Kişinin bunalıma girmesinde en büyük etkeninin ise depresyona yatkın bir karakter yapısı olduğunu belirten Dr. Yavuz, "İlgi alanlarına uygun uğraşıları olmayanlar çabuk depresyona giriyor. Buna karşılık belirli hobileri olanlar bu rahatsızlığa kolay kolay yakalanmıyor. Girerlerse de uğraşıları sayesinde kendilerini bundan kurtarmayı başarıyorlar. En basit şekilde irdelemek gerekirse, arkadaşlarla konuşmak, çiçek yetiştirmek, sosyal faaliyetlere katılmak, örgü örmek, sinemaya, tiyatroya gitmek gibi ilgi alanları, bunalıma girmeyi engelliyor. Oyalayıcı ve içe kapanmayı önleyen, dış dünyayla bağlantıyı kesmeyen etkinlikler, insanları depresyondan uzaklaştırıyor. Kişi hiçbir zaman uzun süre kendi iç dünyasıyla baş başa kalmamalıdır" dedi.

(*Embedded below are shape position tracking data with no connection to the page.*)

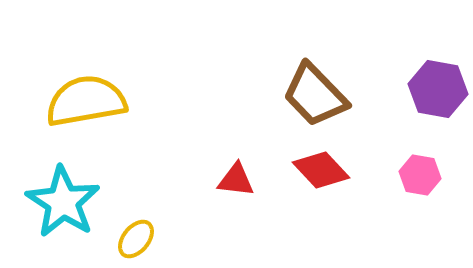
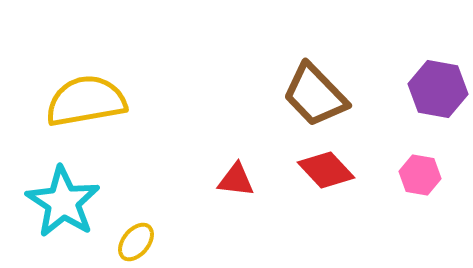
red diamond: moved 5 px right
yellow ellipse: moved 3 px down
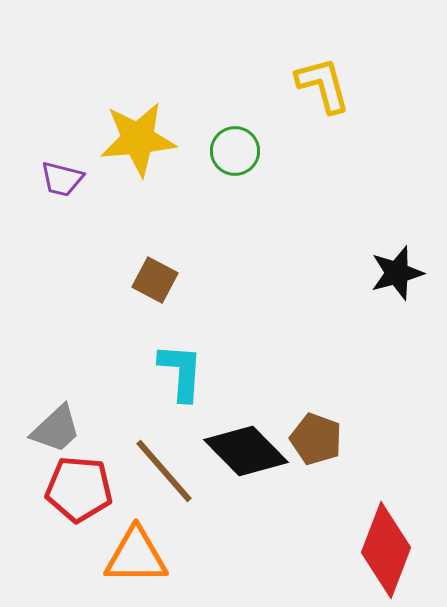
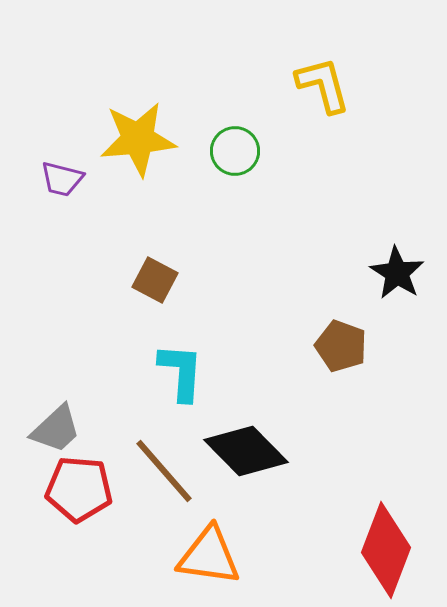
black star: rotated 24 degrees counterclockwise
brown pentagon: moved 25 px right, 93 px up
orange triangle: moved 73 px right; rotated 8 degrees clockwise
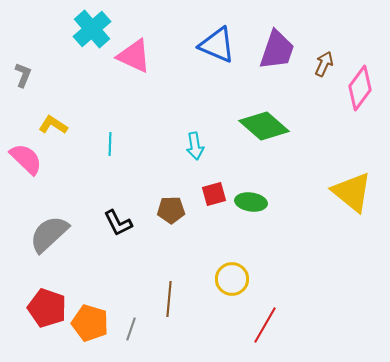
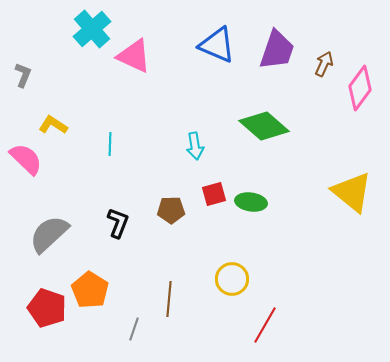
black L-shape: rotated 132 degrees counterclockwise
orange pentagon: moved 33 px up; rotated 15 degrees clockwise
gray line: moved 3 px right
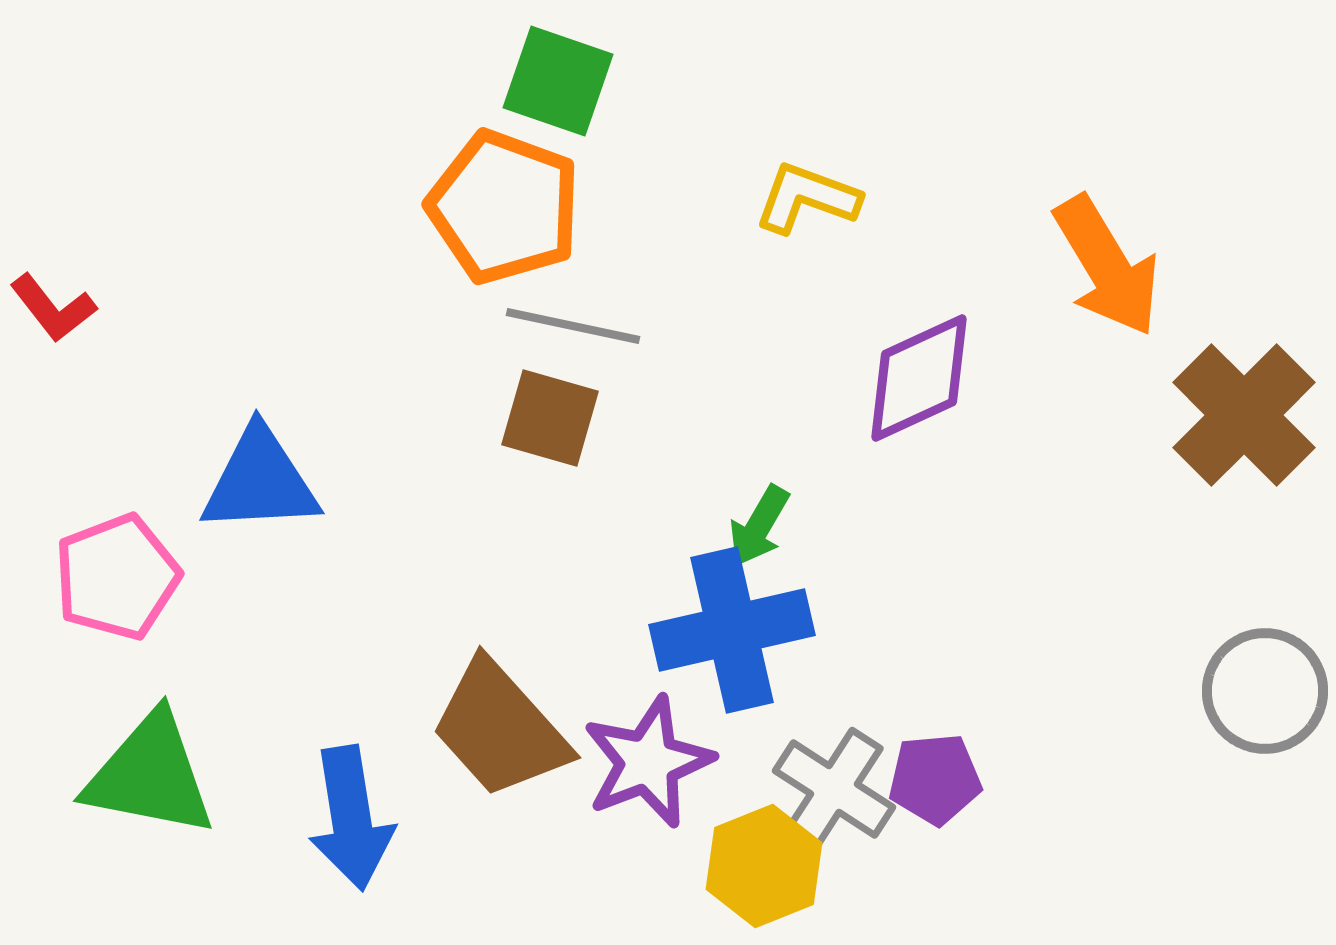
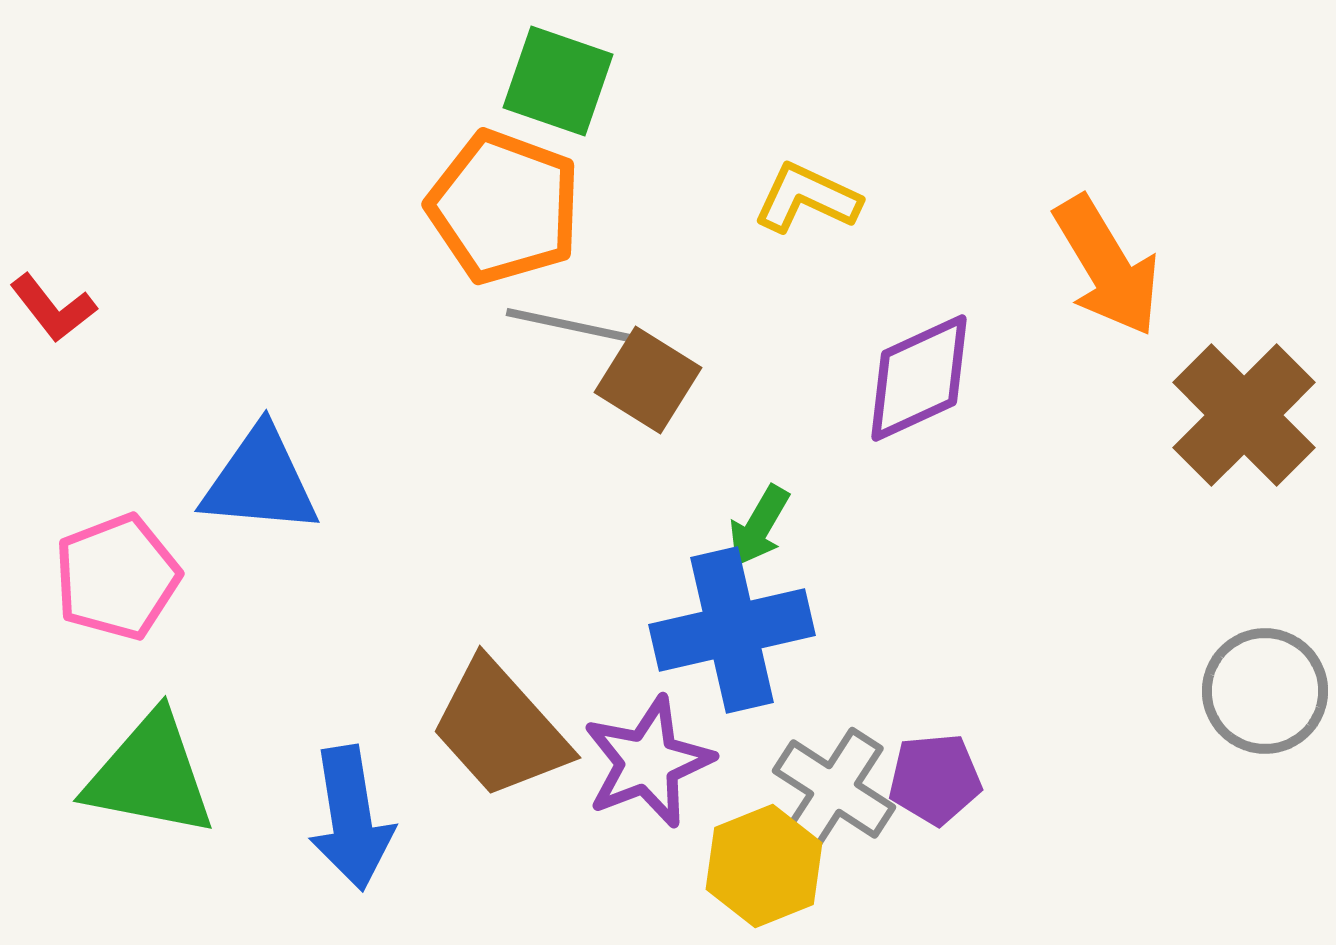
yellow L-shape: rotated 5 degrees clockwise
brown square: moved 98 px right, 38 px up; rotated 16 degrees clockwise
blue triangle: rotated 8 degrees clockwise
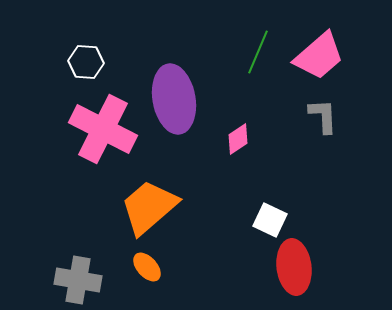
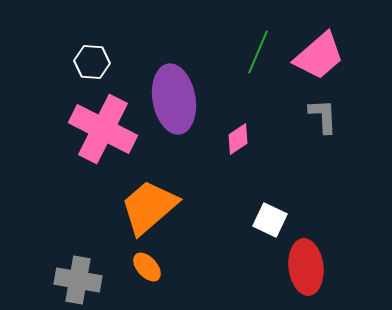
white hexagon: moved 6 px right
red ellipse: moved 12 px right
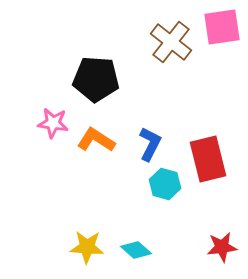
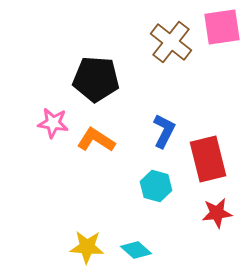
blue L-shape: moved 14 px right, 13 px up
cyan hexagon: moved 9 px left, 2 px down
red star: moved 5 px left, 34 px up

Yapılan araştırmalara göre, Türkiye'de her 4 kişiden 1'inde ruhsal problemlerin bulunduğunu belirten Dr. Mehmet Yavuz, ancak psikiyatriste gitme oranının düşük olduğunu vurguladı.

Toplumda hala ruh doktoruna sadece "deli" olanların gittiği gibi yanlış inançların geçerli olduğunu anlatan Dr. Yavuz, ruhsal sorunları olanların zaman geçirmeden bir ruh hekimine başvurmaları gerektiğini kaydetti.

Depresyona girenlerin her olaya olumsuz baktıklarını, içe kapanma eğiliminde olduklarını, cinsel aktivitelerde bozukluk yaşadıklarını, uyku sorunlarıyla karşılaştıklarını ve normal yaşamsal faaliyetlerden çekildiklerini dile getiren Mehmet Yavuz, psikiyatri uzmanlarıyla yapılan görüşmelerde, kişilerin tedavi olarak normal yaşamlarını sürdürmeye başlayacaklarını söyledi.

Öte yandan kadınların erkeklere oranla daha çabuk depresyona girdiklerini ifade eden Dr. Yavuz, şunları kaydetti:
"Ancak kadınlar, hemen ruh hekimine gelerek, çare arıyor. Kadınlar konuşmayı sevdiği için sorunu saptayarak çözüme ulaşıyor. Erkekler ise konuşmak istemediği gibi içine atıyor ve çareyi alkolde aramaya çalışıyor. Bu da sorunu daha da büyük boyutlara ve içinden çıkılamaz hale getiriyor. Toplumda çocukları yetiştirirken bile, erkek çocuklara 'erkekler ağlamaz' diyerek bilinç altına girme, daha sonraki yaşamlarında sorunlarını içe atmaya, tepki vermemeye itiyor."